Juiz determina despejo de 300 famílias para criar mega-latifúndio na Bahia

Com 340 mil ha, terreno equivale a duas vezes o município de SP; região tem 1.060 camponeses e é responsável por 15% da produção

A decisão liminar do juiz Sérgio Humberto de Quadros Sampaio pode expulsar 300 famílias de camponeses para a criação de um dos maiores latifúndios do país. A disputa dura três décadas e envolve uma área de 340 mil hectares – equivalente a duas vezes o tamanho do município de São Paulo. As propriedades, situadas em Formosa do Rio Preto, no oeste da Bahia, produzem atualmente 1,1 milhão de grãos e fibras por ano, 15% da produção na região. Quem se beneficia com a reintegração?

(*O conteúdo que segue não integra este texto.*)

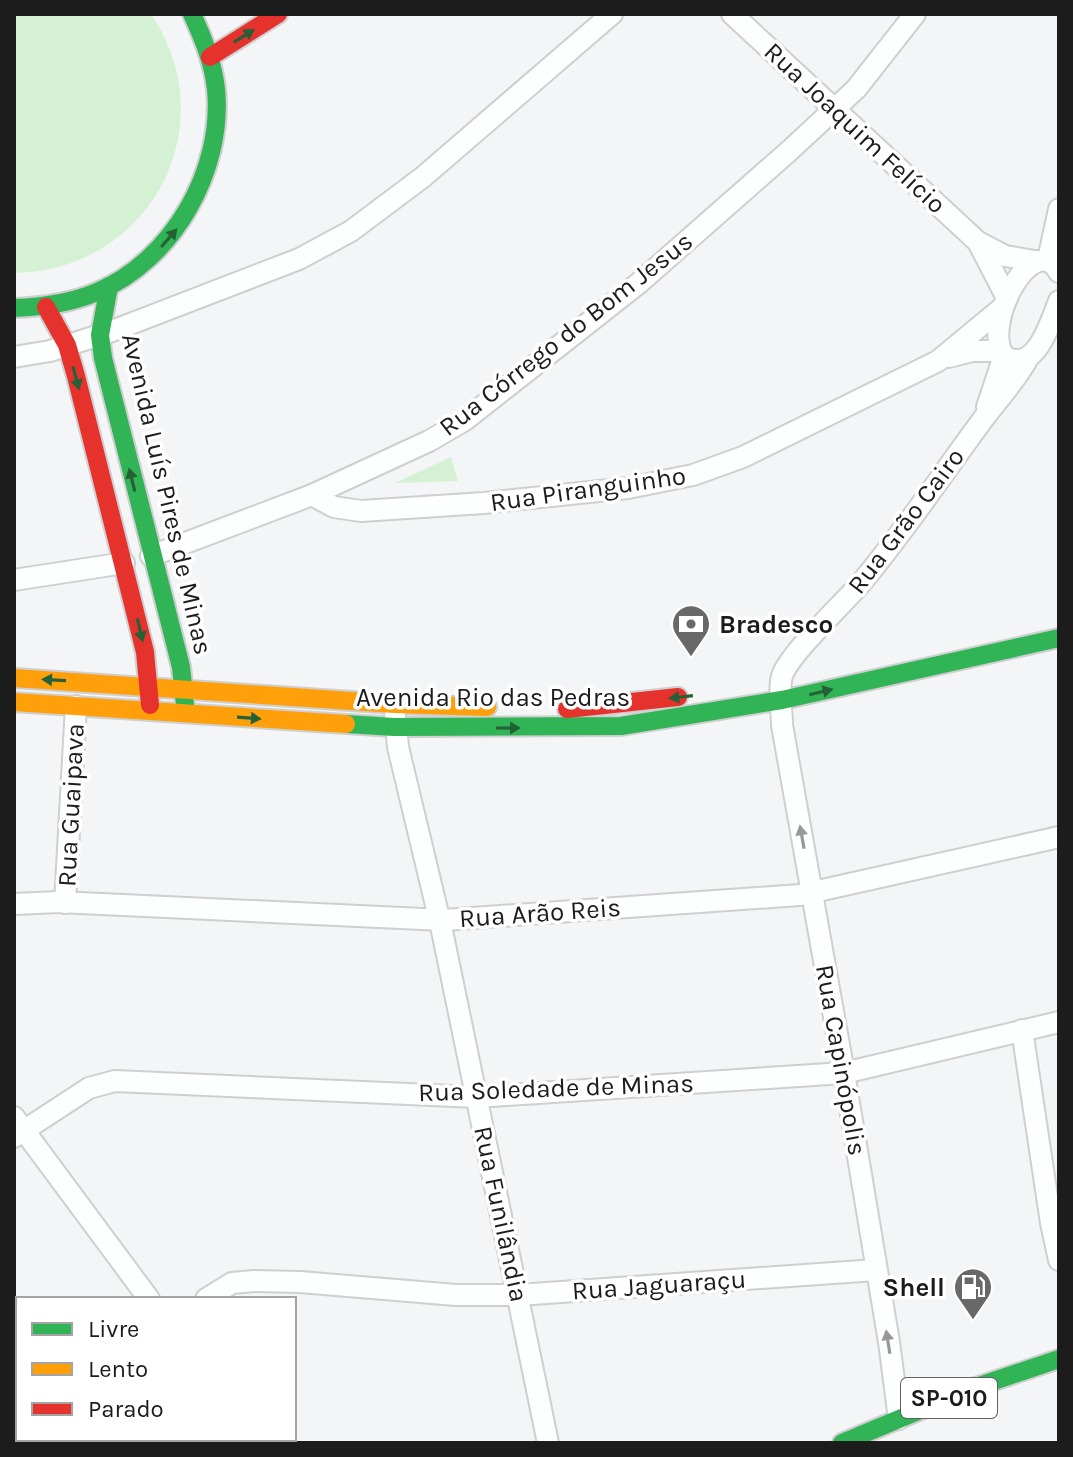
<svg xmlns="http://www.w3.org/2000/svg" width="1073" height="1457" font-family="Karla,sans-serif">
<rect width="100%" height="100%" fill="#f4f5f6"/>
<!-- green -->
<g fill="#d4f1d3">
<path d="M14,14H151C227,127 149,271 14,273Z"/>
<path d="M451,457L458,481L395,483Z"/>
</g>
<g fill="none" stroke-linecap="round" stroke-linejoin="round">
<!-- street casing -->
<g stroke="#cfcfd0" stroke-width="24">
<g id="street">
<path d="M732,14L978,242L1005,256L1035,261"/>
<path d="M978,242L1007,298"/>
<path d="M1048,260L1059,209"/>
<path d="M1059,272C1034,228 981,323 1004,356C1036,375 1050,323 1059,301"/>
<path d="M14,357L50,351L112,331L299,259L351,231L423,177L612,14"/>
<path d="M949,357L972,351H1000"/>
<path d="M987,407L1004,356"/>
<path d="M312,495L334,507L361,511L484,503L628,488L693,475L743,457L938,361L1002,308"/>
<path d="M151,556L312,495L429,441L465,420L639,283L788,152L856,89L915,14"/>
<path d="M14,580L124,563"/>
<path d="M395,716L398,747L441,926L548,1443"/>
<path d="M65,903L76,706"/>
<path d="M14,904L59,902L444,920L800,895L1059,837"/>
<path d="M1022,1030L1051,1223L1059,1260"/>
<path d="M14,1117L149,1299"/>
<path d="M14,1137L89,1088L115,1081L477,1097L844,1073L1059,1022"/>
<path d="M206,1299L232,1283L254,1281L300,1282L456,1295H518L876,1270"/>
<path d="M14,1357L18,1362"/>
<path d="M899,1419L889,1342L844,1073L782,725C782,710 778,690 782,676C789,654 843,604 861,583C904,532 941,476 981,422C997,400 1015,382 1028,358"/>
<path d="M74,1439L77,1443"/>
<path d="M272,1439L276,1443"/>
</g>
</g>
<!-- fast casing -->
<g stroke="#cfcfd0" stroke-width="22">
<g id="fast">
<path d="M109,286L100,335L103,358L181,667L185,705"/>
<path d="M14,308C42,307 71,303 97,292C173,260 224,170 216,89C213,62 203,38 192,14"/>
<path d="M346,724L394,727L621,726L782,700L1059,638"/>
<path d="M842,1443L973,1388L1059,1359"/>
</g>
</g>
<!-- slow casing -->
<g stroke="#cfcfd0" stroke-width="22">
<g id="slow">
<path d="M14,678L395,704L487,707"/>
<path d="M14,702L346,724"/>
</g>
</g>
<!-- jam casing -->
<g stroke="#cfcfd0" stroke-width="22">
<g id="jam">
<path d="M210,57L278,14"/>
<path d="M46,307L67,345L76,376L145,652L150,705"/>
<path d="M567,709L678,697"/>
</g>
</g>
<!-- street -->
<use href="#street" stroke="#fdfefe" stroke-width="20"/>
<!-- fast -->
<use href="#fast" stroke="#30b455" stroke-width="18"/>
<!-- slow -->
<use href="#slow" stroke="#ff9f0a" stroke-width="18"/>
<!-- jam -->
<use href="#jam" stroke="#e5322d" stroke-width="18"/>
</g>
<!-- one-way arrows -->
<defs><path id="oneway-solid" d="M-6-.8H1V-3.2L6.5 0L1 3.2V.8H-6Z" transform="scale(2)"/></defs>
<g fill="#256036">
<use href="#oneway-solid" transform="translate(244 36) rotate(-32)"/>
<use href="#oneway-solid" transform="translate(169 238) rotate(-49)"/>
<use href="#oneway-solid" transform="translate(76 378) rotate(75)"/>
<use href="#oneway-solid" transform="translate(132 480) rotate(-104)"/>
<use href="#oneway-solid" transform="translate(140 630) rotate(77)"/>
<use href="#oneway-solid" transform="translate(54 680) rotate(-177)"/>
<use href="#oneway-solid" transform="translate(821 692) rotate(-13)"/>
<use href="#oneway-solid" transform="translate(681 697) rotate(173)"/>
<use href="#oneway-solid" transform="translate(249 718) rotate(4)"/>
<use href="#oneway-solid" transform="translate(508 728)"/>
</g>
<g fill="#989899">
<use href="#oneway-solid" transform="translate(802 837) rotate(-100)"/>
<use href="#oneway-solid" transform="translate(888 1342) rotate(-99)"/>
</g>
<!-- icons -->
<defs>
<g id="bank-pin" transform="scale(2)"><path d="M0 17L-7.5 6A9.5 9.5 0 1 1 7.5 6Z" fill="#686869" stroke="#fff"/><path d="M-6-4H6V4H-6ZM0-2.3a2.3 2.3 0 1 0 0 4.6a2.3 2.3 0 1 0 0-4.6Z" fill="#fff"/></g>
<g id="fuel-pin" transform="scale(2)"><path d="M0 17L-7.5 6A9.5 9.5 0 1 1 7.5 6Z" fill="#686869" stroke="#fff"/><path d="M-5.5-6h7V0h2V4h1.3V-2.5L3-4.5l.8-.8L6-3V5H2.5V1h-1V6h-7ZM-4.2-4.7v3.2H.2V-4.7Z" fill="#fff"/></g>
</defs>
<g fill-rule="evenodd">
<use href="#bank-pin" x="691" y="624"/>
<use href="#fuel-pin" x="973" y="1287"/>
</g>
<g text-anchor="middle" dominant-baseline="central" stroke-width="7" stroke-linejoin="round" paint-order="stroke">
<!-- shield labels -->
<rect fill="#fff" stroke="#606061" stroke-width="2" x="901" y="1378" width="96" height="40" rx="6"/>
<g font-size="24" font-weight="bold" fill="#1c1c1d">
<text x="949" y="1398">SP-010</text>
</g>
<!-- street labels -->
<g font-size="26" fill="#1c1c1d" stroke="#fff">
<text transform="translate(855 128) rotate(43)">Rua Joaquim Felício</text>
<text transform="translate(566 334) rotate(-38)">Rua Córrego do Bom Jesus</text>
<text transform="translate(588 489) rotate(-8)">Rua Piranguinho</text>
<text transform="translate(167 494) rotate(77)">Avenida Luís Pires de Minas</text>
<text transform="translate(906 521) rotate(-53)">Rua Grão Cairo</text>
<text x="493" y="697">Avenida Rio das Pedras</text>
<text transform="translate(71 805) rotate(-87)">Rua Guaipava</text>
<text transform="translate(540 913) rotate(-4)">Rua Arão Reis</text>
<text transform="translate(841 1060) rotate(80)">Rua Capinópolis</text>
<text transform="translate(556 1088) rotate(-2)">Rua Soledade de Minas</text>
<text transform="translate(501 1214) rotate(78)">Rua Funilândia</text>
<text transform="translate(659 1285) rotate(-4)">Rua Jaguaraçu</text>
</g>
<!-- poi labels -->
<g font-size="26" font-weight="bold" fill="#1c1c1d" stroke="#fff" text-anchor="start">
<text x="719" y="624">Bradesco</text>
<text x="945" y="1287" text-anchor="end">Shell</text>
</g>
</g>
<!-- border -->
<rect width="1073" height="1457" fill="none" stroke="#1c1c1d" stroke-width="32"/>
<!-- legend -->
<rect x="16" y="1297" width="280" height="144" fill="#ffffff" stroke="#a4a4a5" stroke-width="2"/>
<rect x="32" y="1323" width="40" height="12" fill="#30b455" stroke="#a4a4a5" stroke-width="2"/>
<text x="88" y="1337" font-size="24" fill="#1c1c1d">Livre</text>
<rect x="32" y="1363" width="40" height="12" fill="#ff9f0a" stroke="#a4a4a5" stroke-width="2"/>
<text x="88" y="1377" font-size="24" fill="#1c1c1d">Lento</text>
<rect x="32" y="1403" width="40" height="12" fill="#e5322d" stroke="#a4a4a5" stroke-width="2"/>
<text x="88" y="1417" font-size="24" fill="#1c1c1d">Parado</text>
</svg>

José Valter Dias, que alega ser o único proprietário da área, informou o jornal Gazeta do Povo nesta segunda-feira (10/04).

A decisão gerou revolta, levando um grupo de camponeses a fazer um protesto na BA-225. No piquete, que durou cerca de 1h30, os camponeses utilizaram máquinas agrícolas para fechar a rodovia. Para a Associação dos Produtores Rurais da Chapada das Mangabeiras (Aprochama), a medida é “ilegal, absurda e sem precedentes”.

Reprodução / Rede Bahia

Esta é a segunda vez que o juiz da comarca de Formosa do Rio Preto concedeu a reintegração de posse em favor de José Valter Dias. Em 19 de setembro de 2016, o magistrado assinou uma portaria administrativa para a retirada dos camponeses. Porém, em novembro, o Conselho Nacional de Justiça (CNJ) concedeu uma liminar em favor das famílias que recorreram, suspendendo a reintegração, com a justificativa de que ela não poderia ter sido concedida pela via administrativa.

O advogado da Aprochama, Leonardo Lamachia, declarou ao G1 que:

– O que está em pauta neste processo não é o tema de grilagem, não se está discutindo regularização fundiária, o que há, nesta região, são inúmeros, centenas de produtores rurais de boa fé e trabalhadores que há anos desenvolvem suas atividades de forma íntegra e que adquiriram regularmente suas propriedades, com o aval do Estado. Esses produtores não podem ser confundidos com pessoas que podem ter agido ilegalmente para obter outras áreas de terras naquela região.

De acordo com a associação, os camponeses adquiriram as terras por meio do programa de incentivo de cooperação técnica elaborado entre os governo do Brasil e do Japão, o Programa Nipo-Brasileiro para Desenvolvimento do Cerrado (Prodecer II). A associação afirma, ainda, que a produção da região emprega 1.060 pessoas diretamente com a produção de soja, milho, feijão e algodão. E que a renda oriunda de salários e encargos sociais pagos pelos agricultores é superior a R$ 56 milhões por ano.

Confira o tamanho da área revindicada / Gazeta do Povo

Na região há também três multinacionais, a Bunge, a Cargill e a Amaggi/Dreyfus (uma aliança entre o grupo francês e a empresa do ministro da Agricultura, Blairo Maggi), que, assim como os camponeses, compraram as terras. A soma dos investimentos em infraestrutura nesta propriedade chega a R$ 6,2 bilhões.

Para Edson Fernando Zago, presidente da Aprochama, a região se desenvolveu graças ao trabalho dos camponeses:

– Agora, sem ao menos serem ouvidos e sem serem réus no processo são surpreendentemente intimados a se retirarem da terra que dá o sustento para suas famílias. Confiamos que instâncias superiores da justiça corrijam esta arbitrariedade.

Segundo o Atlas Agropecuário, lançado pelo Imaflora em parceria com o GeoLab, da Escola Superior de Agricultura Luiz de Queiroz (Esalq) da Universidade de São Paulo (USP), o nordeste é a segunda região onde se concentram mais latifúndios no Brasil, em 41% das terras da região. Atrás apenas do Centro-Oeste, com 75%.

Reprodução / Brasil de Fato

Na terça-feira (11), o presidente da Comissão de Agricultura da Bahia, o deputado estadual Eduardo Sales (PP-BA), se reuniu com o secretário de Segurança Pública do Estado, Maurício Barbosa, e com representantes dos camponeses para pedir reforço na segurança depois que capangas armados rondaram a região para intimidar os camponeses. Barbosa garantiu que enviará reforço para impedir o conflito.

OUTRO LADO

A Gazeta do Povo e o G1 não conseguiram contato com o juiz Sérgio Humberto de Quadros Sampaio. Em nota, o advogado de José Valter Dias disse que a ação envolve grilagem em suas terras.